● **Task description**:
Please find each line in the data below that contains the word "yardımcı" and copy those lines out.

● **Items from a dataset**:

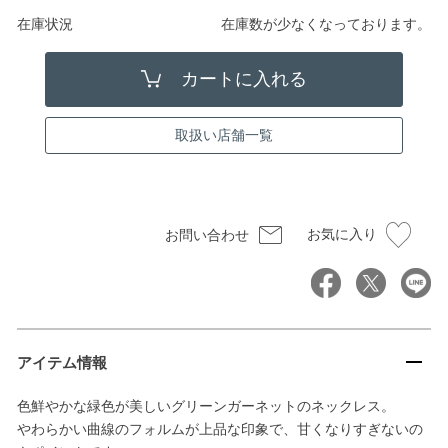
在庫状況
在庫数が少なくなっております。
取扱い店舗一覧
お気に入り
お問い合わせ
アイテム情報
色鮮やかな緑色が美しいグリーンガーネットのネックレス。
やわらかい曲線のフォルムが上品な印象で、甘くなりすぎないの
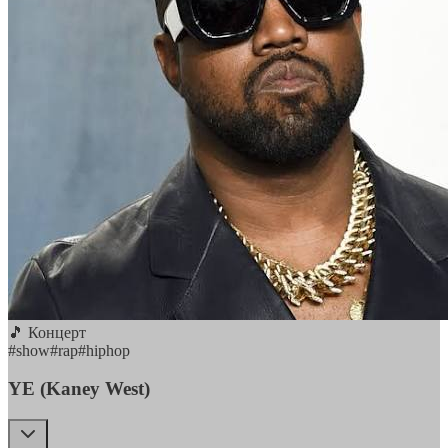
🎵 Концерт
#
show
#
rap
#
hiphop
YE (Kaney West)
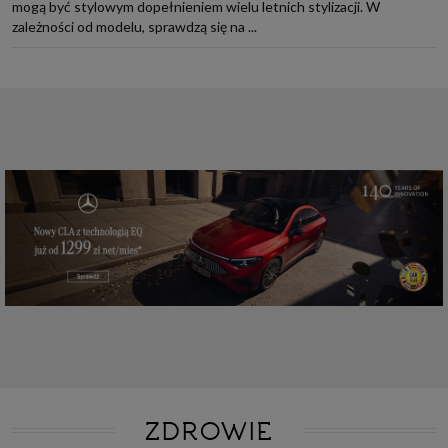
mogą być stylowym dopełnieniem wielu letnich stylizacji. W
zależności od modelu, sprawdzą się na ...
ZDROWIE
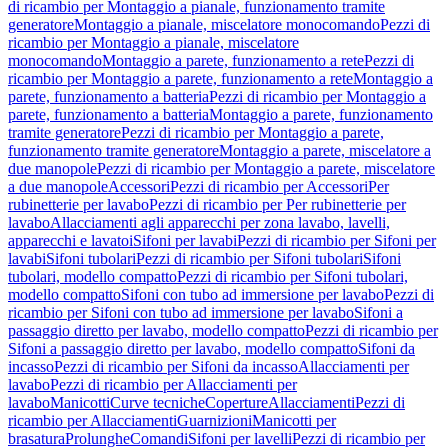
di ricambio per Montaggio a pianale, funzionamento tramite
generatore
Montaggio a pianale, miscelatore monocomando
Pezzi di
ricambio per Montaggio a pianale, miscelatore
monocomando
Montaggio a parete, funzionamento a rete
Pezzi di
ricambio per Montaggio a parete, funzionamento a rete
Montaggio a
parete, funzionamento a batteria
Pezzi di ricambio per Montaggio a
parete, funzionamento a batteria
Montaggio a parete, funzionamento
tramite generatore
Pezzi di ricambio per Montaggio a parete,
funzionamento tramite generatore
Montaggio a parete, miscelatore a
due manopole
Pezzi di ricambio per Montaggio a parete, miscelatore
a due manopole
Accessori
Pezzi di ricambio per Accessori
Per
rubinetterie per lavabo
Pezzi di ricambio per Per rubinetterie per
lavabo
Allacciamenti agli apparecchi per zona lavabo, lavelli,
apparecchi e lavatoi
Sifoni per lavabi
Pezzi di ricambio per Sifoni per
lavabi
Sifoni tubolari
Pezzi di ricambio per Sifoni tubolari
Sifoni
tubolari, modello compatto
Pezzi di ricambio per Sifoni tubolari,
modello compatto
Sifoni con tubo ad immersione per lavabo
Pezzi di
ricambio per Sifoni con tubo ad immersione per lavabo
Sifoni a
passaggio diretto per lavabo, modello compatto
Pezzi di ricambio per
Sifoni a passaggio diretto per lavabo, modello compatto
Sifoni da
incasso
Pezzi di ricambio per Sifoni da incasso
Allacciamenti per
lavabo
Pezzi di ricambio per Allacciamenti per
lavabo
Manicotti
Curve tecniche
Coperture
Allacciamenti
Pezzi di
ricambio per Allacciamenti
Guarnizioni
Manicotti per
brasatura
Prolunghe
Comandi
Sifoni per lavelli
Pezzi di ricambio per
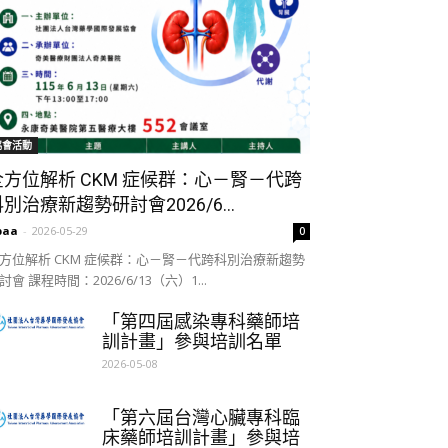
協會活動
全方位解析 CKM 症候群：心－腎－代跨
別治療新趨勢研討會2026/6...
paa
-
2026-05-29
0
方位解析 CKM 症候群：心－腎－代跨科別治療新趨勢
討會 課程時間：2026/6/13（六）1...
「第四屆感染專科藥師培
訓計畫」參與培訓名單
2026-05-08
「第六屆台灣心臟專科臨
床藥師培訓計畫」參與培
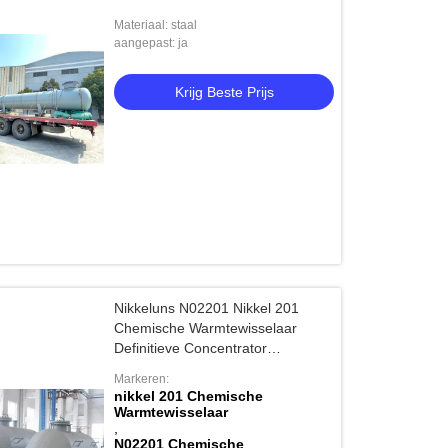
Luchttegenstroming
Materiaal: staal
aangepast: ja
Krijg Beste Prijs
Nikkeluns N02201 Nikkel 201
Chemische Warmtewisselaar
Definitieve Concentrator
Verwarmde Evaporator
Markeren:
nikkel 201 Chemische
Warmtewisselaar
,
N02201 Chemische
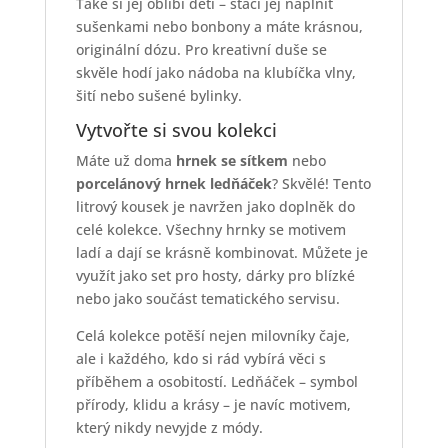
Také si jej oblíbí děti – stačí jej naplnit
sušenkami nebo bonbony a máte krásnou,
originální dózu. Pro kreativní duše se
skvěle hodí jako nádoba na klubíčka vlny,
šití nebo sušené bylinky.
Vytvořte si svou kolekci
Máte už doma
hrnek se sítkem
nebo
porcelánový hrnek ledňáček
? Skvělé! Tento
litrový kousek je navržen jako doplněk do
celé kolekce. Všechny hrnky se motivem
ladí a dají se krásně kombinovat. Můžete je
využít jako set pro hosty, dárky pro blízké
nebo jako součást tematického servisu.
Celá kolekce potěší nejen milovníky čaje,
ale i každého, kdo si rád vybírá věci s
příběhem a osobitostí. Ledňáček – symbol
přírody, klidu a krásy – je navíc motivem,
který nikdy nevyjde z módy.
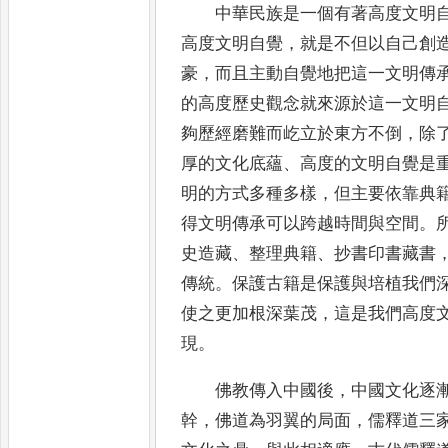
中華民族是一個有著高度文明
高度
文明自覺
，
就是不但以自己創
豪
，
而且
主動自覺地把這一文明傳
的高度歷史觀
念就來源於這一文明
夠歷經磨難而屹立
於東方不倒
，
除
厚的文化底蘊
、
高度的
文明自覺是
明的方式多種多樣
，
但主要
依靠典
得文明傳承可以跨越時間與空間
。
史造藏
、
整理典籍
、
抄書印書藏書
傳統
。
保護古籍是保護與培植我們
使之更加根深葉茂
，
這是我們高度
現
。
佛教傳入中國後
，
中國文化逐
幹
，
佛
道為羽翼的局面
，
儒釋道三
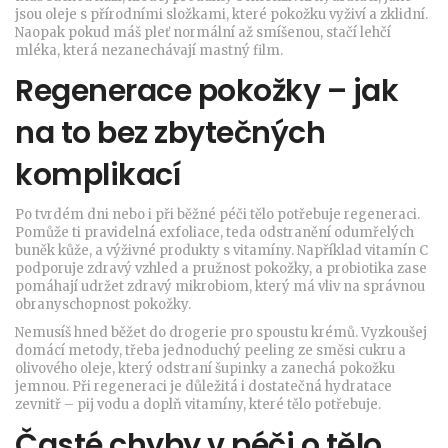
jsou oleje s přírodními složkami, které pokožku vyživí a zklidní.
Naopak pokud máš pleť normální až smíšenou, stačí lehčí
mléka, která nezanechávají mastný film.
Regenerace pokožky – jak
na to bez zbytečných
komplikací
Po tvrdém dni nebo i při běžné péči tělo potřebuje regeneraci.
Pomůže ti pravidelná exfoliace, teda odstranění odumřelých
buněk kůže, a výživné produkty s vitamíny. Například vitamín C
podporuje zdravý vzhled a pružnost pokožky, a probiotika zase
pomáhají udržet zdravý mikrobiom, který má vliv na správnou
obranyschopnost pokožky.
Nemusíš hned běžet do drogerie pro spoustu krémů. Vyzkoušej
domácí metody, třeba jednoduchý peeling ze směsi cukru a
olivového oleje, který odstraní šupinky a zanechá pokožku
jemnou. Při regeneraci je důležitá i dostatečná hydratace
zevnitř – pij vodu a doplň vitamíny, které tělo potřebuje.
Časté chyby v péči o tělo,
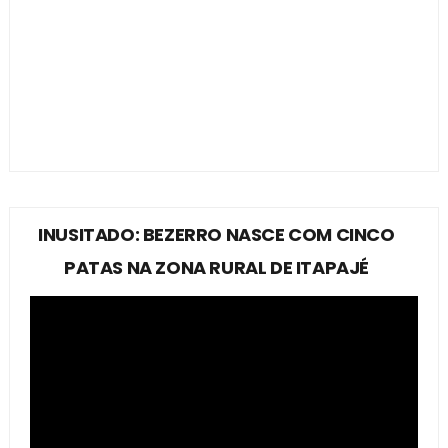
INUSITADO: BEZERRO NASCE COM CINCO
PATAS NA ZONA RURAL DE ITAPAJÉ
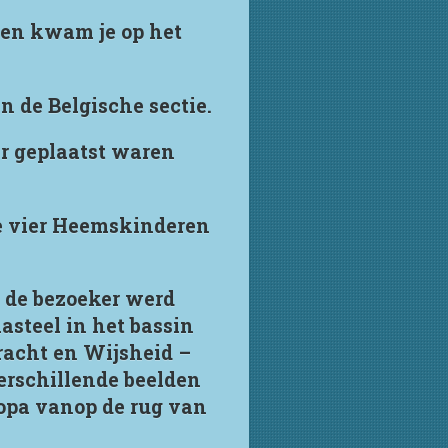
ten kwam je op het
 de Belgische sectie.
er geplaatst waren
de vier Heemskinderen
n de bezoeker werd
steel in het bassin
racht en Wijsheid –
verschillende beelden
ropa vanop de rug van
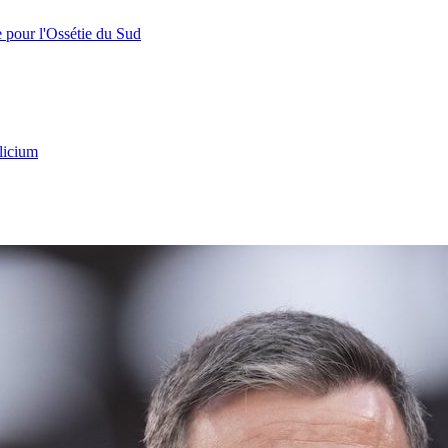
e pour l'Ossétie du Sud
licium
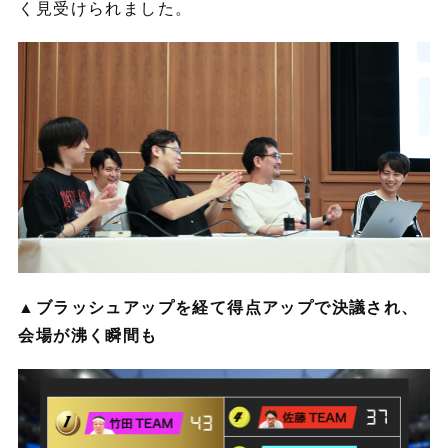
く見受けられました。
▲ブラッシュアップを経て得点アップで決議され、
会場が沸く瞬間も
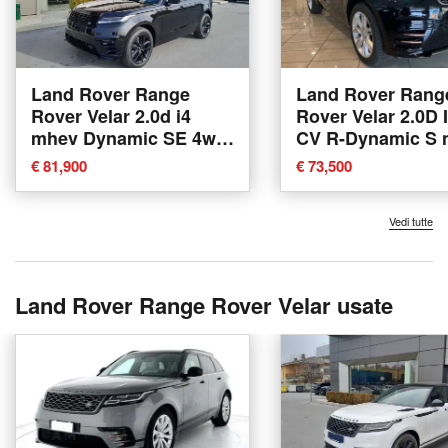
Land Rover Range
Land Rover Rang
Rover Velar 2.0d i4
Rover Velar 2.0D 
mhev Dynamic SE 4wd
CV R-Dynamic S 
204cv auto nuova a
a Agliana
€ 81,900
€ 73,500
Cuneo
Vedi tutte
Land Rover Range Rover Velar usate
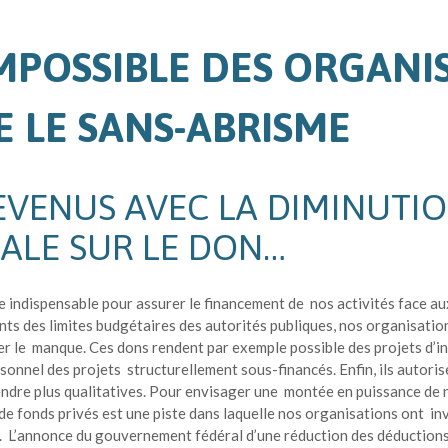
MPOSSIBLE DES ORGANI
 LE SANS-ABRISME
EVENUS AVEC LA DIMINUTIO
ALE SUR LE DON…
e indispensable pour assurer le financement de nos activités face a
ents des limites budgétaires des autorités publiques, nos organisati
ier le manque. Ces dons rendent par exemple possible des projets d’i
sonnel des projets structurellement sous-financés. Enfin, ils autoris
endre plus qualitatives. Pour envisager une montée en puissance de n
de fonds privés est une piste dans laquelle nos organisations ont i
e.
L’annonce du gouvernement fédéral d’une réduction des déductions 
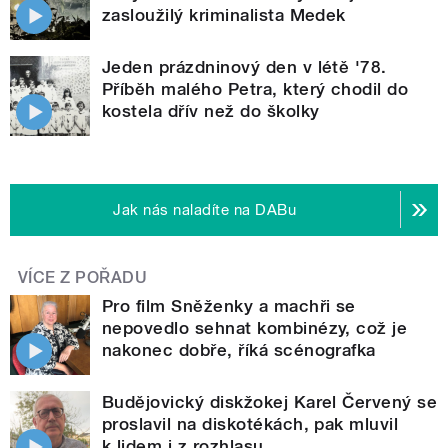
zasloužilý kriminalista Medek
Jeden prázdninový den v létě '78.
Příběh malého Petra, který chodil do
kostela dřív než do školky
Jak nás naladíte na DABu
VÍCE Z POŘADU
Pro film Sněženky a machři se
nepovedlo sehnat kombinézy, což je
nakonec dobře, říká scénografka
Budějovický diskžokej Karel Červený se
proslavil na diskotékách, pak mluvil
k lidem i z rozhlasu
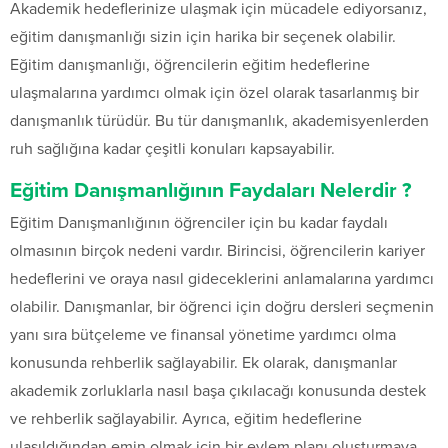
Akademik hedeflerinize ulaşmak için mücadele ediyorsanız,
eğitim danışmanlığı sizin için harika bir seçenek olabilir.
Eğitim danışmanlığı, öğrencilerin eğitim hedeflerine
ulaşmalarına yardımcı olmak için özel olarak tasarlanmış bir
danışmanlık türüdür. Bu tür danışmanlık, akademisyenlerden
ruh sağlığına kadar çeşitli konuları kapsayabilir.
Eğitim Danışmanlığının Faydaları Nelerdir ?
Eğitim Danışmanlığının öğrenciler için bu kadar faydalı
olmasının birçok nedeni vardır. Birincisi, öğrencilerin kariyer
hedeflerini ve oraya nasıl gideceklerini anlamalarına yardımcı
olabilir. Danışmanlar, bir öğrenci için doğru dersleri seçmenin
yanı sıra bütçeleme ve finansal yönetime yardımcı olma
konusunda rehberlik sağlayabilir. Ek olarak, danışmanlar
akademik zorluklarla nasıl başa çıkılacağı konusunda destek
ve rehberlik sağlayabilir. Ayrıca, eğitim hedeflerine
ulaşıldığından emin olmak için bir eylem planı oluşturmaya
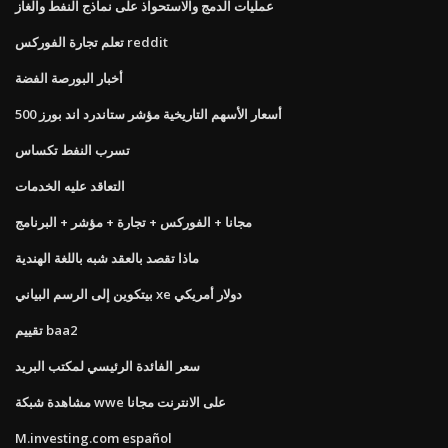
عمليات الدمج والاستحواذ على نماذج النفط والغاز
تعلم تجارة الفوركس reddit
أخبار البورصة الفضة
أسعار الأسهم التاريخية مؤشر ستاندرد اند بورز 500
تسرب النفط تكساس
التعاقد عليه الخدمات
مجانا + الفوركس + تجارة + مؤشر + البرنامج
ماذا تقصد بالعقد شبه باللغة الهندية
بيتكوين إلى الرسم البياني xe دولار أمريكي
تقييم baa2
سعر الفائدة الرئيسي لمكتب البريد
مشاهدة شبكة wwe على الانترنت مجانا
M.investing.com español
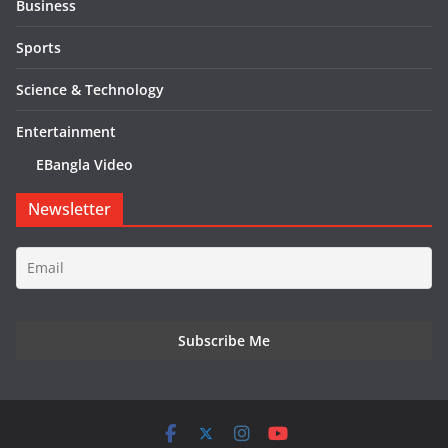
Business
Sports
Science & Technology
Entertainment
EBangla Video
Newsletter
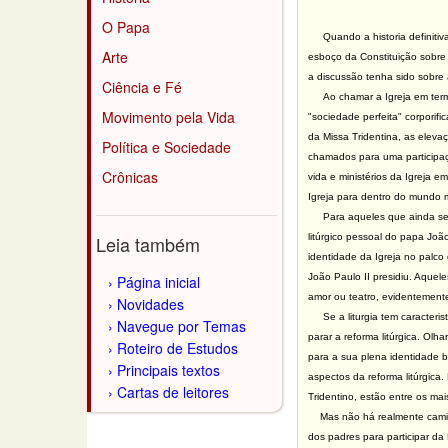
O Papa
Quando a historia definitiva d
Arte
esboço da Constituição sobre
a discussão tenha sido sobre a
Ciência e Fé
Ao chamar a Igreja em termos
Movimento pela Vida
"sociedade perfeita" corporif
da Missa Tridentina, as eleva
Política e Sociedade
chamados para uma participaç
Crônicas
vida e ministérios da Igreja e
Igreja para dentro do mundo
Para aqueles que ainda se pe
Leia também
litúrgico pessoal do papa Joã
identidade da Igreja no palco
João Paulo II presidiu. Aquel
Página inicial
amor ou teatro, evidentement
Novidades
Se a liturgia tem caracter
Navegue por Temas
parar a reforma litúrgica. Olh
Roteiro de Estudos
para a sua plena identidade b
Principais textos
aspectos da reforma litúrgica
Cartas de leitores
Tridentino, estão entre os mai
Mas não há realmente caminho 
dos padres para participar da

● **Written answer**:
ulaşmalarına yardımcı olmak için özel olarak tasarlanmış bir
hedeflerini ve oraya nasıl gideceklerini anlamalarına yardımcı
yanı sıra bütçeleme ve finansal yönetime yardımcı olma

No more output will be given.